Exercise task ▸ Copy every line of the listing below word for word, but leave out the pictures.

Given information ▸
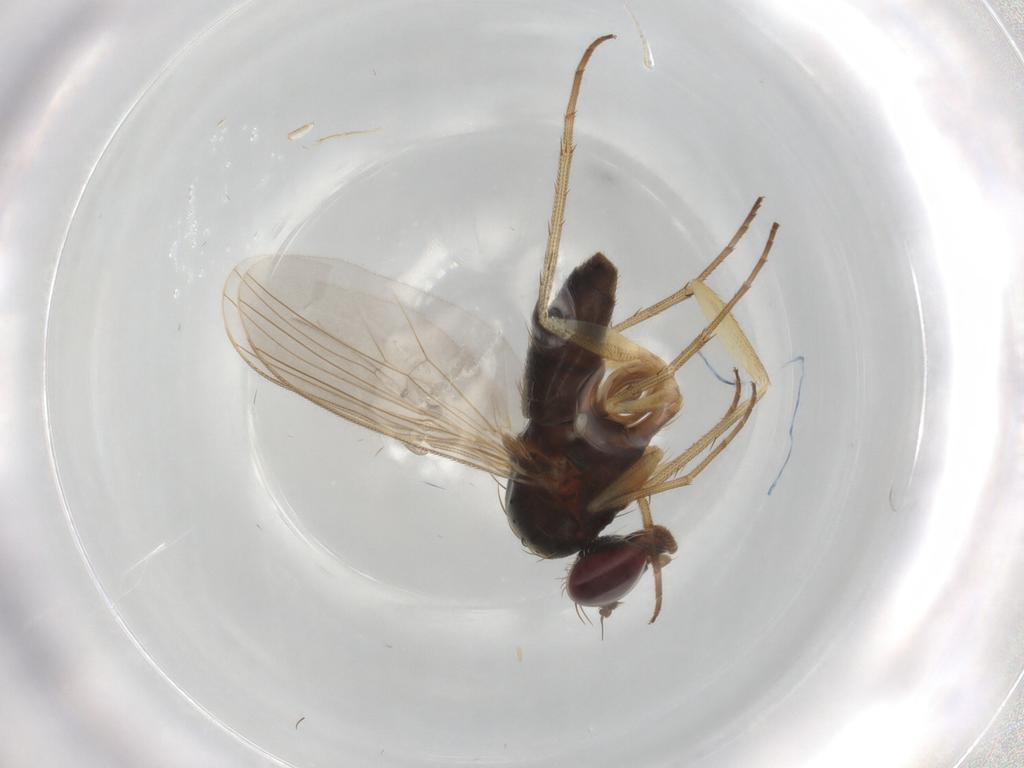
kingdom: Animalia
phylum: Arthropoda
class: Insecta
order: Diptera
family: Dolichopodidae
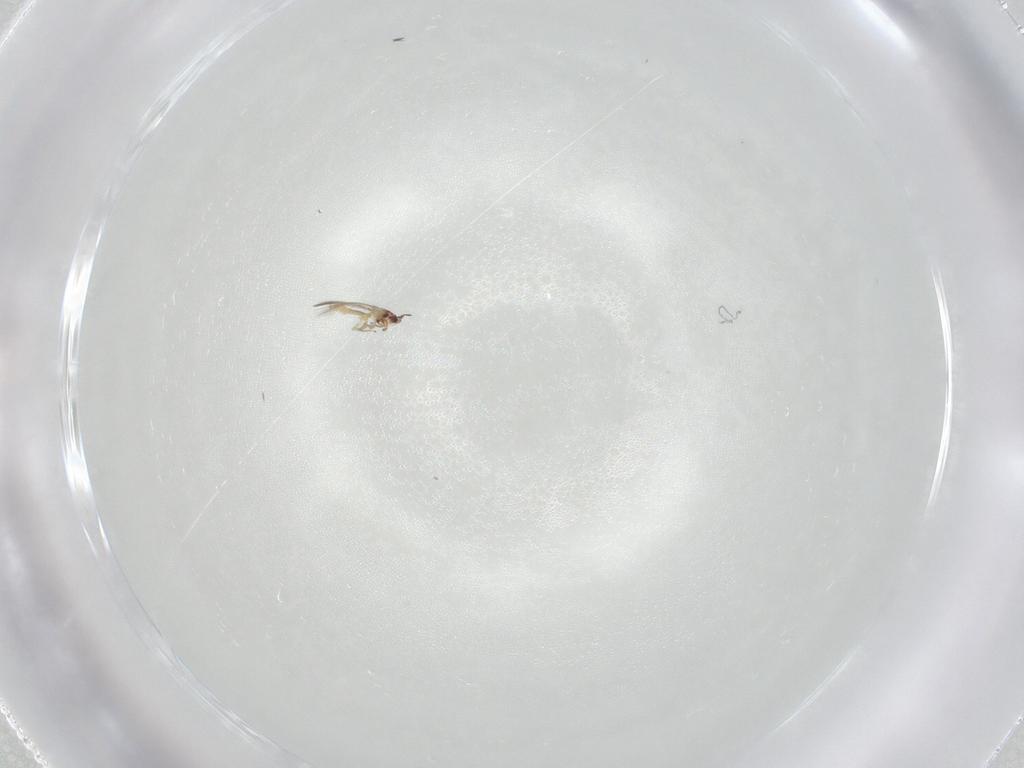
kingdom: Animalia
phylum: Arthropoda
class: Insecta
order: Thysanoptera
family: Thripidae
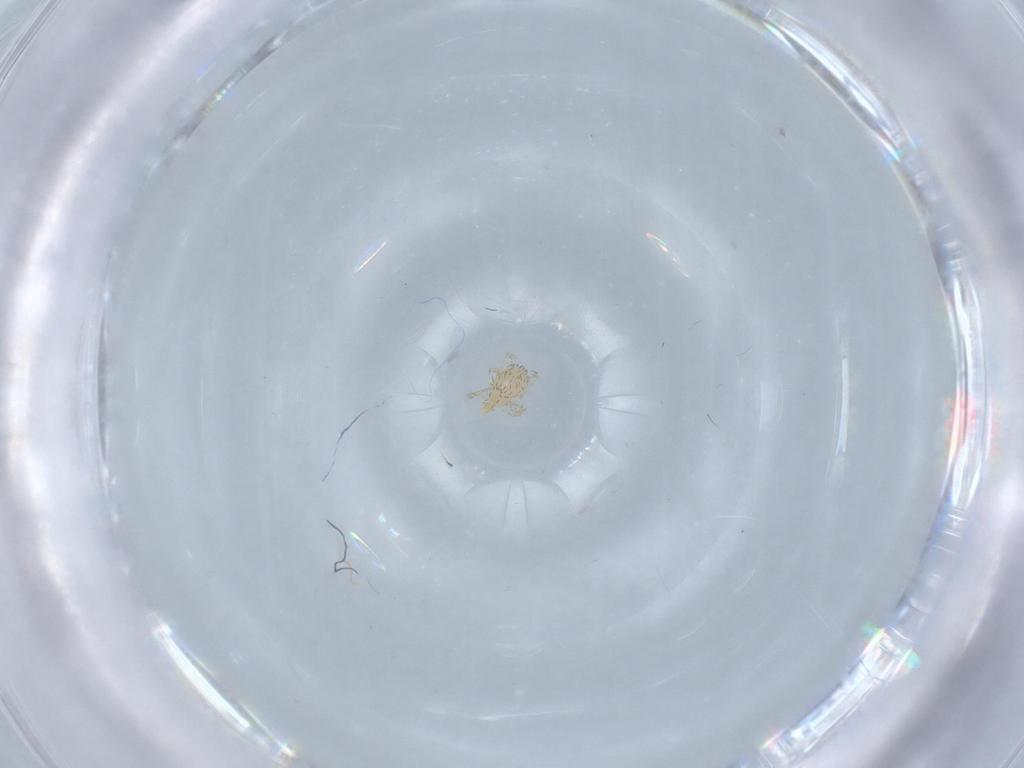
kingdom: Animalia
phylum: Arthropoda
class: Arachnida
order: Trombidiformes
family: Erythraeidae
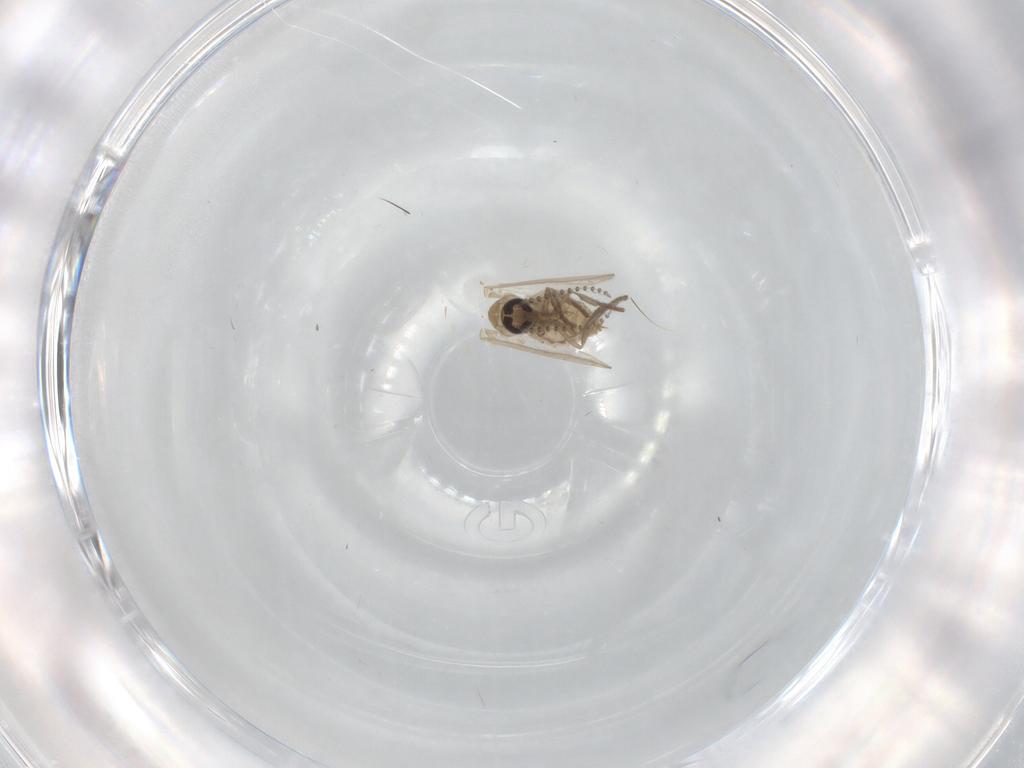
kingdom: Animalia
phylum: Arthropoda
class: Insecta
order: Diptera
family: Psychodidae
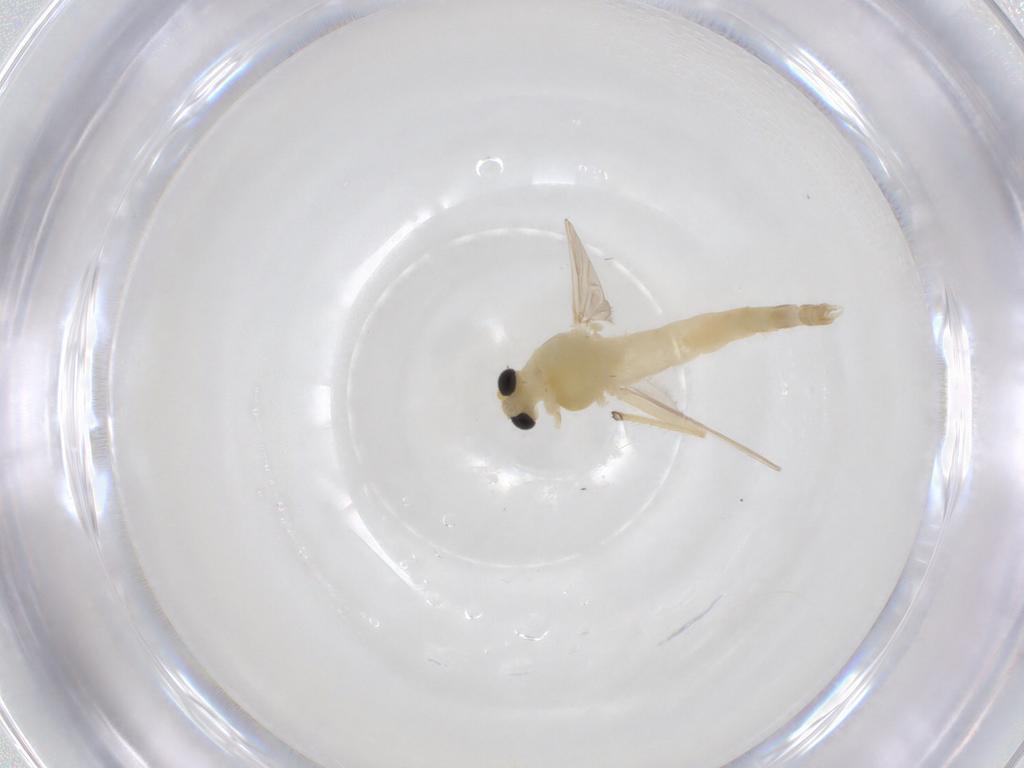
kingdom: Animalia
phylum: Arthropoda
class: Insecta
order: Diptera
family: Chironomidae
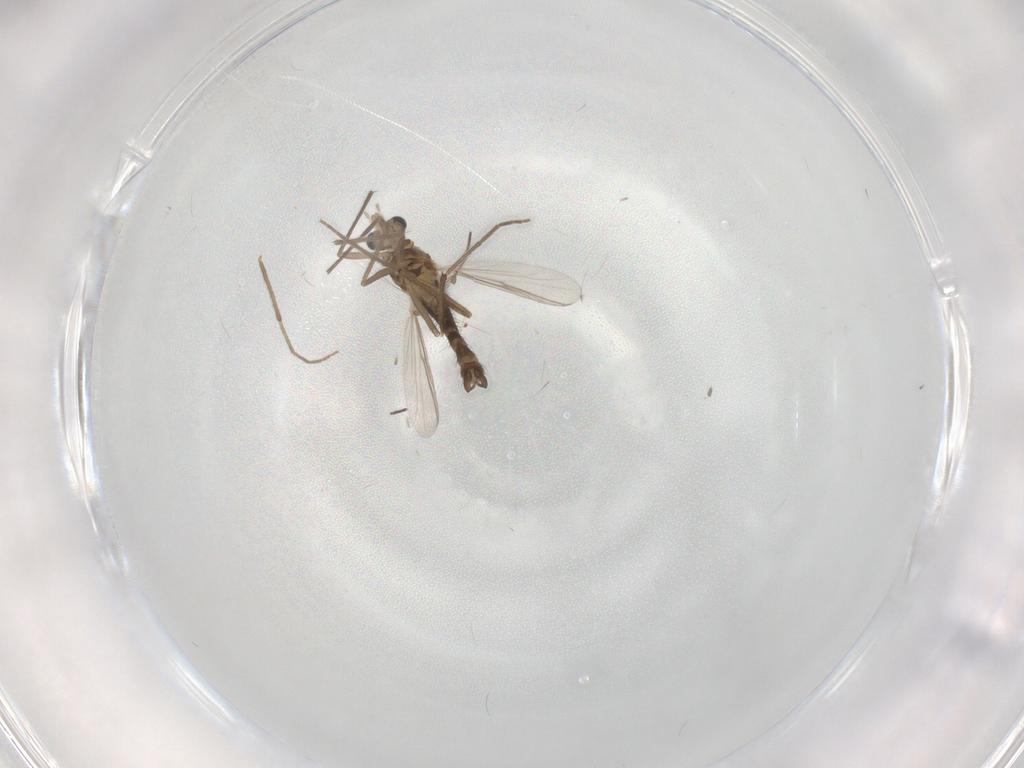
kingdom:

Complete response ▸
kingdom: Animalia
phylum: Arthropoda
class: Insecta
order: Diptera
family: Dolichopodidae
kingdom: Animalia
phylum: Arthropoda
class: Insecta
order: Thysanoptera
family: Thripidae
kingdom: Animalia
phylum: Arthropoda
class: Arachnida
order: Trombidiformes
family: Erythraeidae
kingdom: Animalia
phylum: Arthropoda
class: Insecta
order: Diptera
family: Psychodidae
kingdom: Animalia
phylum: Arthropoda
class: Insecta
order: Diptera
family: Chironomidae
kingdom:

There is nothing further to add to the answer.